Один из первых этюдиков маслом. Показывать такие вещи художнику — неразумно. Обычно показывают лучшее. Тогда смотрите хотя бы:
http://www.periscope.ru/gallery/index.htm
Здесь цель иная. Не любование слабой картиной и не самолюбование, а просто… любовь к старенькой картинке, к холстику, который никогда не знал рамы, валялся в шкафу всю жизнь, но тоже живой. Наконец я собрался, отсканировал… неровности, конечно, бликовали, но это уже все равно.
Кошки и коты
……………………………………
Зоська любит мыться, Ксерокс не очень…
Фрагмент повести «ЛЧК»
Фотография И.Казанской
……………………………………….
ПИР ПРОДОЛЖАЕТСЯ
Блясов выбрал большой мягкий кусок свинины, положил его на блюдечко и пошел к двери в глубине подвала.

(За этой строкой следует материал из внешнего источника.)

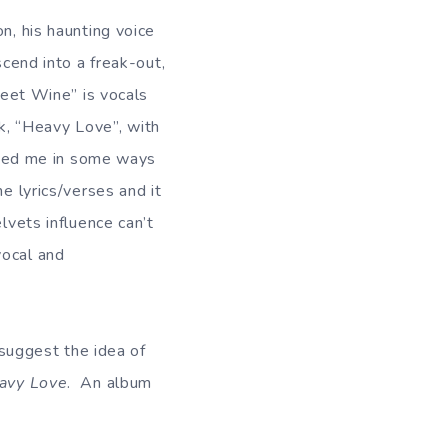
n, his haunting voice
scend into a freak-out,
Sweet Wine” is vocals
ck, “Heavy Love”, with
inded me in some ways
e lyrics/verses and it
lvets influence can’t
vocal and
 suggest the idea of
avy Love
. An album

Он заглянул в темноту и сказал:
— Филя, Филюня, возьми, черненький, поешь…
За дверью начинались подземные коридоры, проходили гигантские трубы, питавшие когда-то институт водой… туда уже никто не заходил, кроме котов.
Все веселились. Блясов, потный и красный, схватил Марию и пытался танцевать с ней что-то несуразное, брюхо его прыгало, космы седых волос падали на лицо. «Дядя», пользуясь моментом, утащил бутыль в угол и деловито опустошал ее. Антон, Лариса и Анна пели старинную песню. Вдруг свет факелов разом дрогнул, пламя отклонилось в сторону черной щели. Блясов подошел к двери. Щель увеличилась, вот и сквозило, а мясо исчезло, и кота не было тоже.
— Вот дьявол,— пробормотал Бляс, вытирая пот,— все слышит, все знает… а как исчезает — чудеса…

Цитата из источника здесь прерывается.